SUPPLIED RECORDS:
==================================================
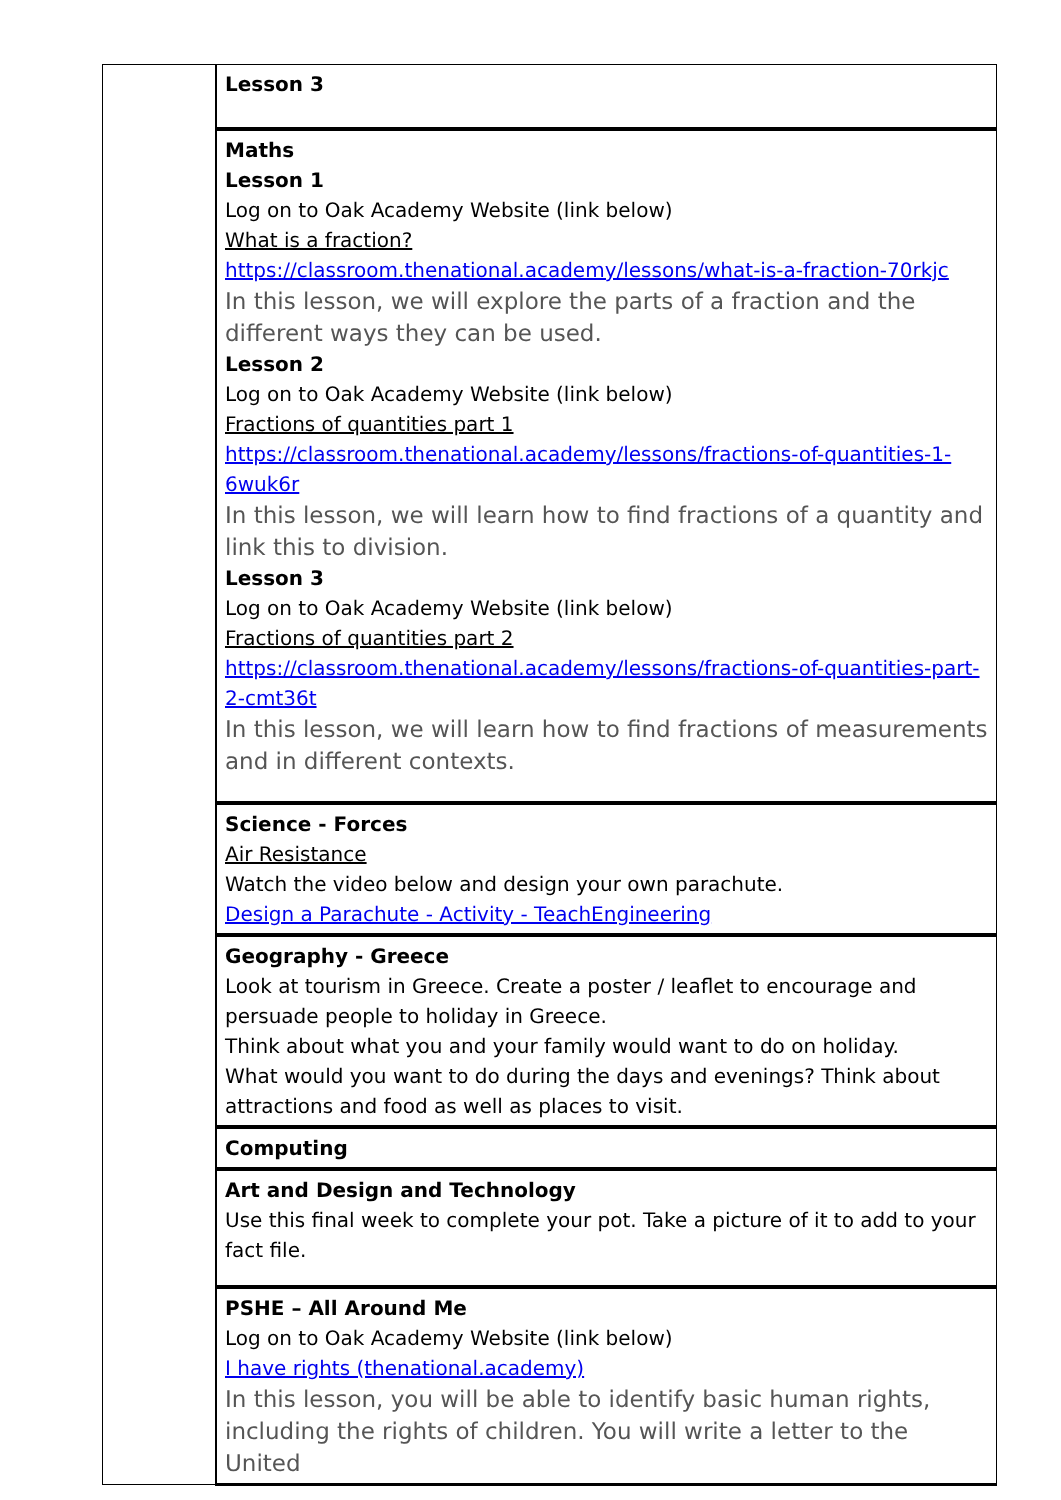| | Lesson 3 |
| | Maths Lesson 1 Log on to Oak Academy Website (link below) What is a fraction? https://classroom.thenational.academy/lessons/what-is-a-fraction-70rkjc In this lesson, we will explore the parts of a fraction and the different ways they can be used. Lesson 2 Log on to Oak Academy Website (link below) Fractions of quantities part 1 https://classroom.thenational.academy/lessons/fractions-of-quantities-1-6wuk6r In this lesson, we will learn how to find fractions of a quantity and link this to division. Lesson 3 Log on to Oak Academy Website (link below) Fractions of quantities part 2 https://classroom.thenational.academy/lessons/fractions-of-quantities-part-2-cmt36t In this lesson, we will learn how to find fractions of measurements and in different contexts. |
| | Science - Forces Air Resistance Watch the video below and design your own parachute. Design a Parachute - Activity - TeachEngineering |
| | Geography - Greece Look at tourism in Greece. Create a poster / leaflet to encourage and persuade people to holiday in Greece. Think about what you and your family would want to do on holiday. What would you want to do during the days and evenings? Think about attractions and food as well as places to visit. |
| | Computing |
| | Art and Design and Technology Use this final week to complete your pot. Take a picture of it to add to your fact file. |
| | PSHE – All Around Me Log on to Oak Academy Website (link below) I have rights (thenational.academy) In this lesson, you will be able to identify basic human rights, including the rights of children. You will write a letter to the United |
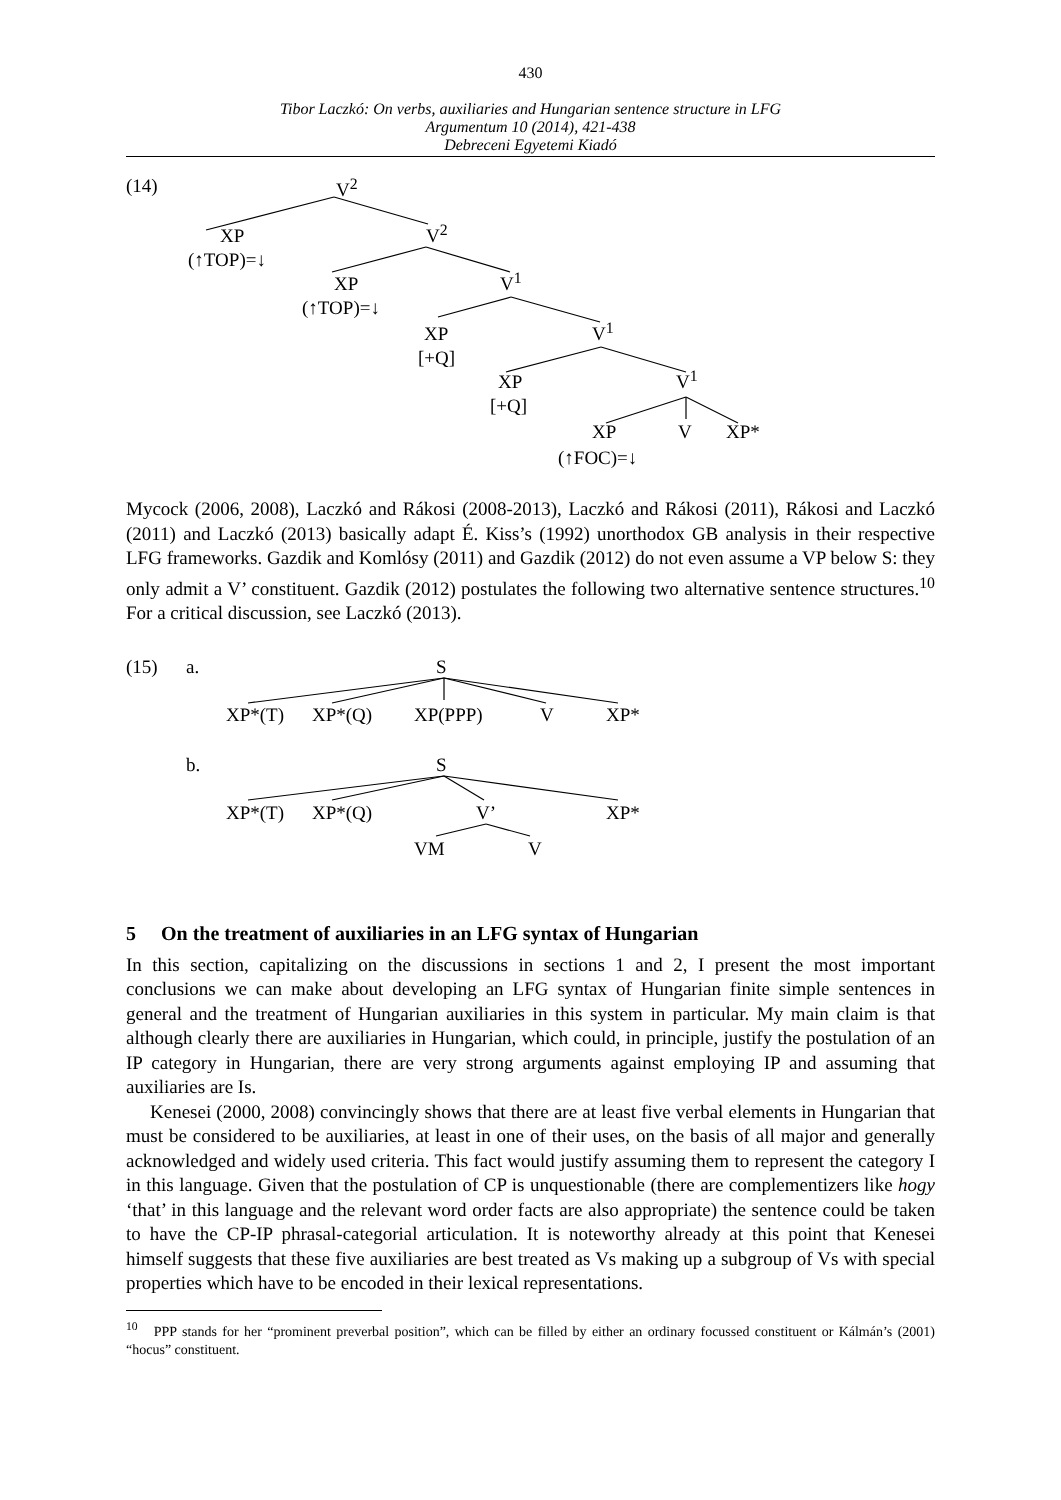430
Tibor Laczkó: On verbs, auxiliaries and Hungarian sentence structure in LFG
Argumentum 10 (2014), 421-438
Debreceni Egyetemi Kiadó
(14) V<sup>2</sup>
XP V<sup>2</sup>
(↑TOP)=↓
XP V<sup>1</sup>
(↑TOP)=↓
XP V<sup>1</sup>
[+Q]
XP V<sup>1</sup>
[+Q]
XP V XP*
(↑FOC)=↓
Mycock (2006, 2008), Laczkó and Rákosi (2008-2013), Laczkó and Rákosi (2011), Rákosi and Laczkó (2011) and Laczkó (2013) basically adapt É. Kiss’s (1992) unorthodox GB analysis in their respective LFG frameworks. Gazdik and Komlósy (2011) and Gazdik (2012) do not even assume a VP below S: they only admit a V’ constituent. Gazdik (2012) postulates the following two alternative sentence structures.<sup>10</sup> For a critical discussion, see Laczkó (2013).
(15) a. S
XP*(T) XP*(Q) XP(PPP) V XP*
b. S
XP*(T) XP*(Q) V’ XP*
VM V
5 On the treatment of auxiliaries in an LFG syntax of Hungarian
In this section, capitalizing on the discussions in sections 1 and 2, I present the most important conclusions we can make about developing an LFG syntax of Hungarian finite simple sentences in general and the treatment of Hungarian auxiliaries in this system in particular. My main claim is that although clearly there are auxiliaries in Hungarian, which could, in principle, justify the postulation of an IP category in Hungarian, there are very strong arguments against employing IP and assuming that auxiliaries are Is.
Kenesei (2000, 2008) convincingly shows that there are at least five verbal elements in Hungarian that must be considered to be auxiliaries, at least in one of their uses, on the basis of all major and generally acknowledged and widely used criteria. This fact would justify assuming them to represent the category I in this language. Given that the postulation of CP is unquestionable (there are complementizers like hogy ‘that’ in this language and the relevant word order facts are also appropriate) the sentence could be taken to have the CP-IP phrasal-categorial articulation. It is noteworthy already at this point that Kenesei himself suggests that these five auxiliaries are best treated as Vs making up a subgroup of Vs with special properties which have to be encoded in their lexical representations.
<sup>10</sup> PPP stands for her “prominent preverbal position”, which can be filled by either an ordinary focussed constituent or Kálmán’s (2001) “hocus” constituent.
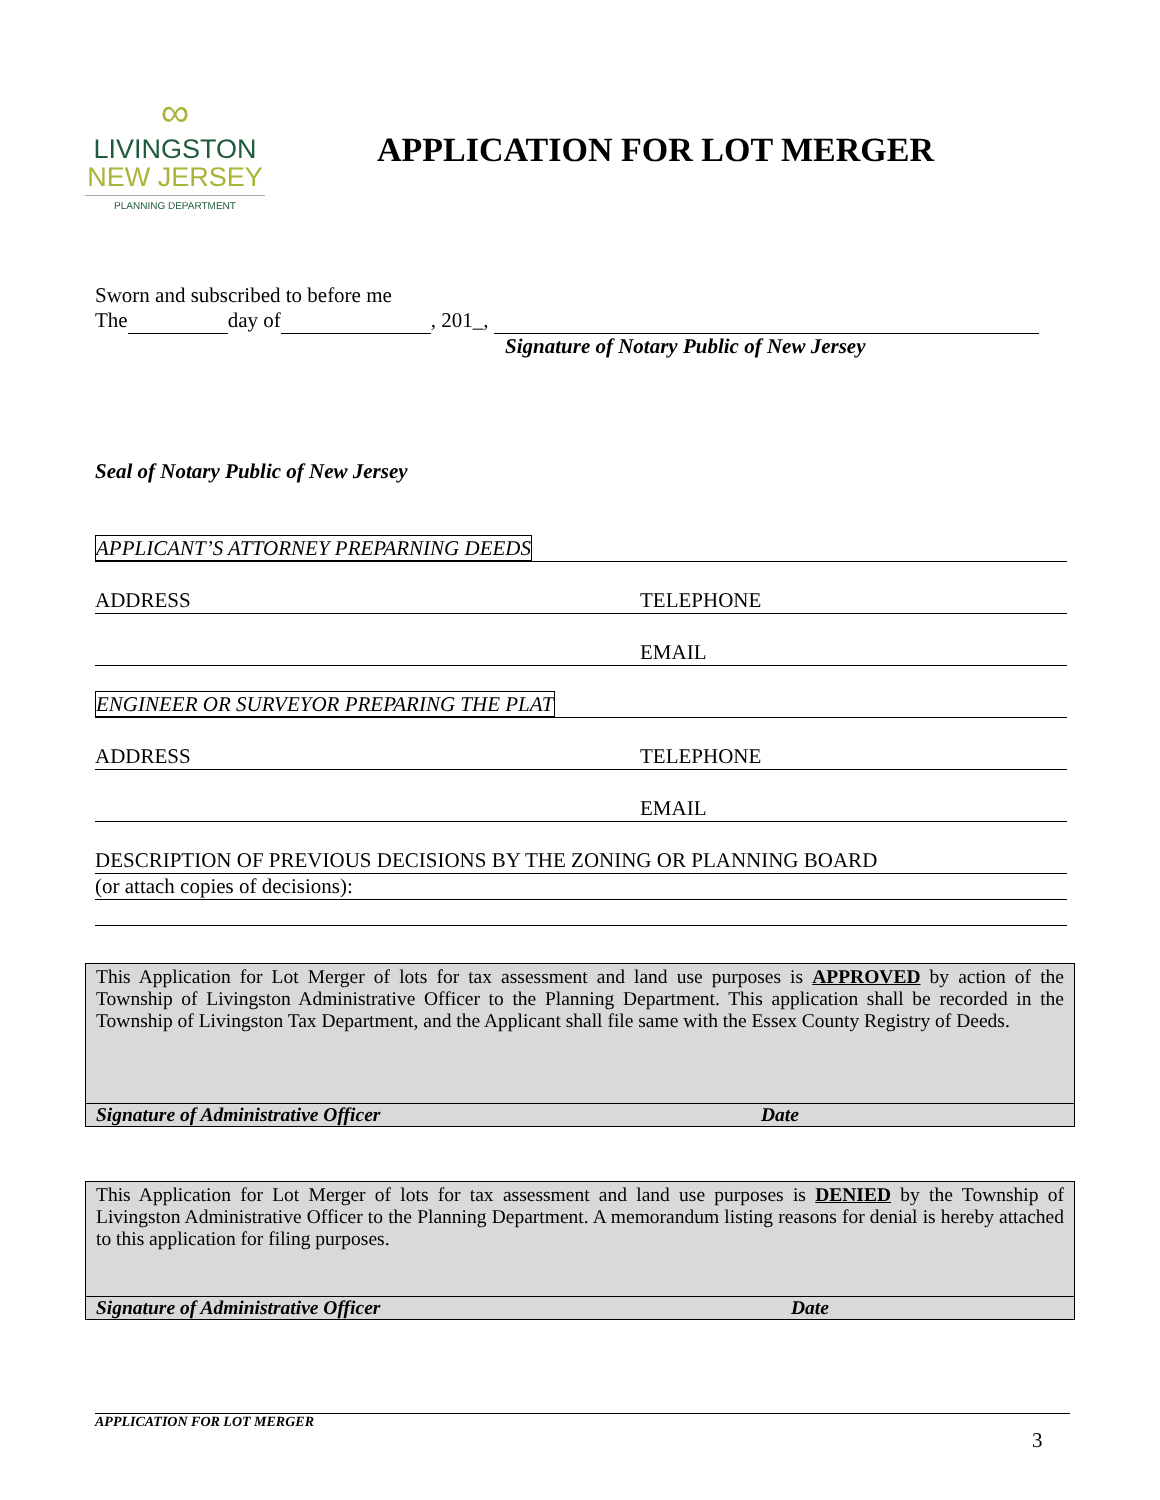∞
LIVINGSTON
NEW JERSEY
PLANNING DEPARTMENT
APPLICATION FOR LOT MERGER
Sworn and subscribed to before me
The day of , 201_,
Signature of Notary Public of New Jersey
Seal of Notary Public of New Jersey
APPLICANT’S ATTORNEY PREPARNING DEEDS
ADDRESS TELEPHONE
EMAIL
ENGINEER OR SURVEYOR PREPARING THE PLAT
ADDRESS TELEPHONE
EMAIL
DESCRIPTION OF PREVIOUS DECISIONS BY THE ZONING OR PLANNING BOARD
(or attach copies of decisions):
This Application for Lot Merger of lots for tax assessment and land use purposes is APPROVED by action of the Township of Livingston Administrative Officer to the Planning Department. This application shall be recorded in the Township of Livingston Tax Department, and the Applicant shall file same with the Essex County Registry of Deeds.
Signature of Administrative Officer Date
This Application for Lot Merger of lots for tax assessment and land use purposes is DENIED by the Township of Livingston Administrative Officer to the Planning Department. A memorandum listing reasons for denial is hereby attached to this application for filing purposes.
Signature of Administrative Officer Date
APPLICATION FOR LOT MERGER
3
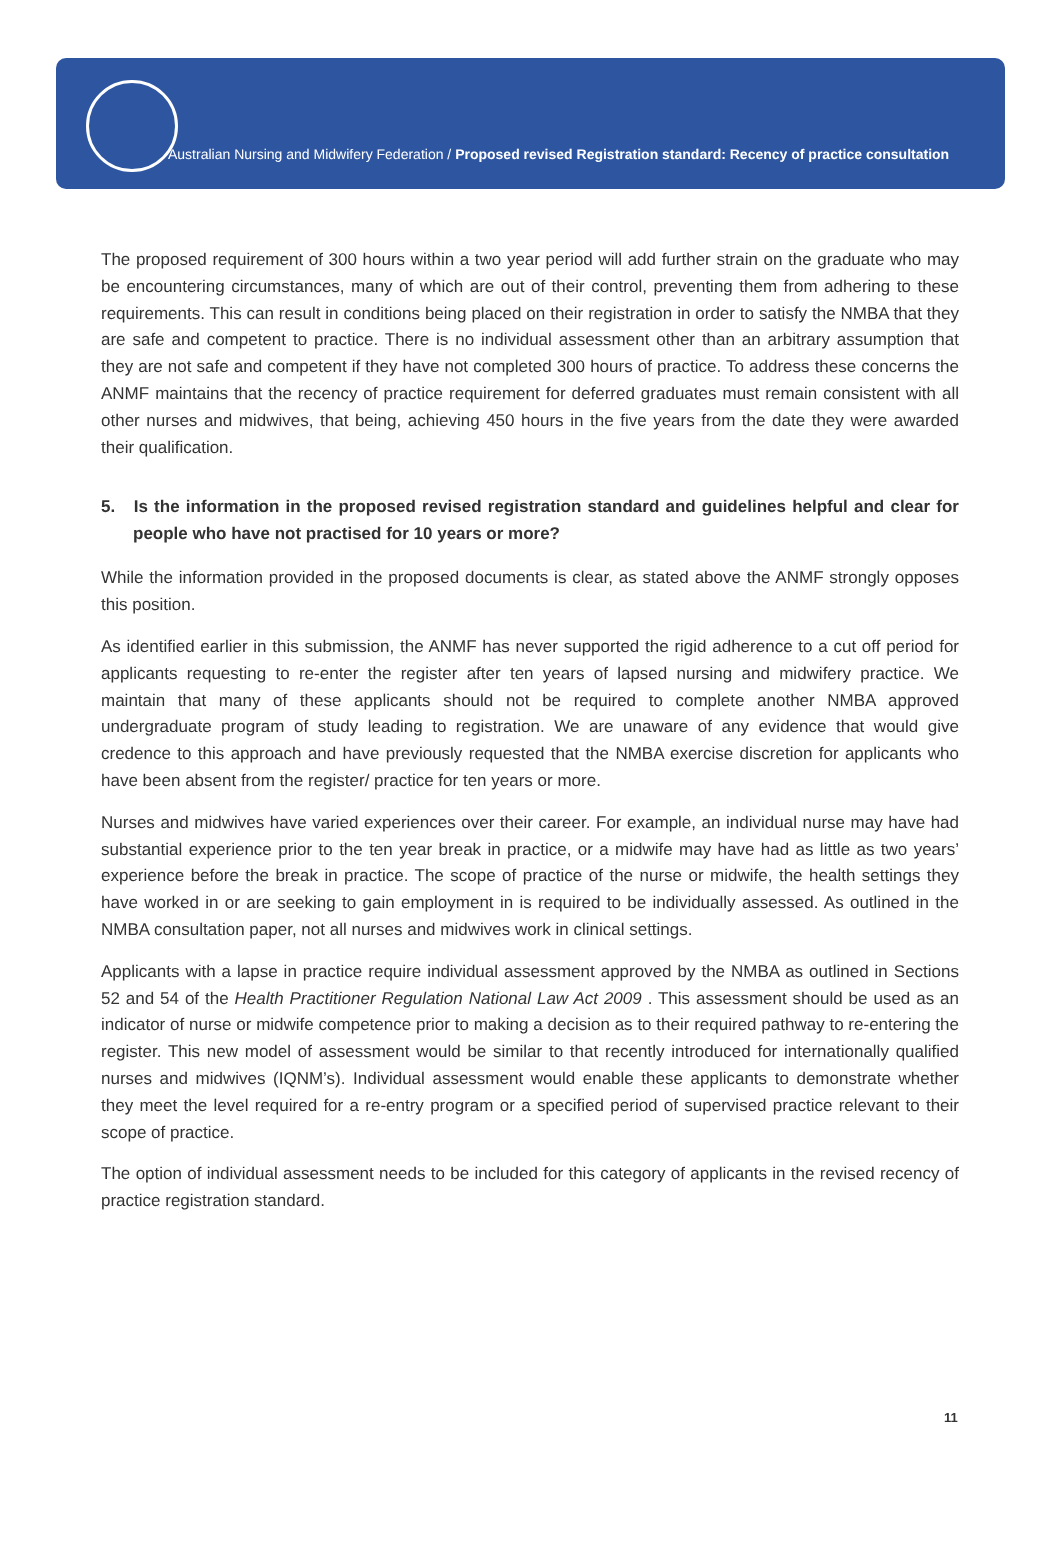Australian Nursing and Midwifery Federation / Proposed revised Registration standard: Recency of practice consultation
The proposed requirement of 300 hours within a two year period will add further strain on the graduate who may be encountering circumstances, many of which are out of their control, preventing them from adhering to these requirements. This can result in conditions being placed on their registration in order to satisfy the NMBA that they are safe and competent to practice. There is no individual assessment other than an arbitrary assumption that they are not safe and competent if they have not completed 300 hours of practice. To address these concerns the ANMF maintains that the recency of practice requirement for deferred graduates must remain consistent with all other nurses and midwives, that being, achieving 450 hours in the five years from the date they were awarded their qualification.
5. Is the information in the proposed revised registration standard and guidelines helpful and clear for people who have not practised for 10 years or more?
While the information provided in the proposed documents is clear, as stated above the ANMF strongly opposes this position.
As identified earlier in this submission, the ANMF has never supported the rigid adherence to a cut off period for applicants requesting to re-enter the register after ten years of lapsed nursing and midwifery practice. We maintain that many of these applicants should not be required to complete another NMBA approved undergraduate program of study leading to registration. We are unaware of any evidence that would give credence to this approach and have previously requested that the NMBA exercise discretion for applicants who have been absent from the register/ practice for ten years or more.
Nurses and midwives have varied experiences over their career. For example, an individual nurse may have had substantial experience prior to the ten year break in practice, or a midwife may have had as little as two years’ experience before the break in practice. The scope of practice of the nurse or midwife, the health settings they have worked in or are seeking to gain employment in is required to be individually assessed. As outlined in the NMBA consultation paper, not all nurses and midwives work in clinical settings.
Applicants with a lapse in practice require individual assessment approved by the NMBA as outlined in Sections 52 and 54 of the Health Practitioner Regulation National Law Act 2009 . This assessment should be used as an indicator of nurse or midwife competence prior to making a decision as to their required pathway to re-entering the register. This new model of assessment would be similar to that recently introduced for internationally qualified nurses and midwives (IQNM’s). Individual assessment would enable these applicants to demonstrate whether they meet the level required for a re-entry program or a specified period of supervised practice relevant to their scope of practice.
The option of individual assessment needs to be included for this category of applicants in the revised recency of practice registration standard.
11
==================================================
WHAT IS BEING ASKED: Check each line of the records for the string "your" and copy those that have it.

ANSWER:
| | Science - Forces Air Resistance Watch the video below and design your own parachute. Design a Parachute - Activity - TeachEngineering |
| | Geography - Greece Look at tourism in Greece. Create a poster / leaflet to encourage and persuade people to holiday in Greece. Think about what you and your family would want to do on holiday. What would you want to do during the days and evenings? Think about attractions and food as well as places to visit. |
| | Art and Design and Technology Use this final week to complete your pot. Take a picture of it to add to your fact file. |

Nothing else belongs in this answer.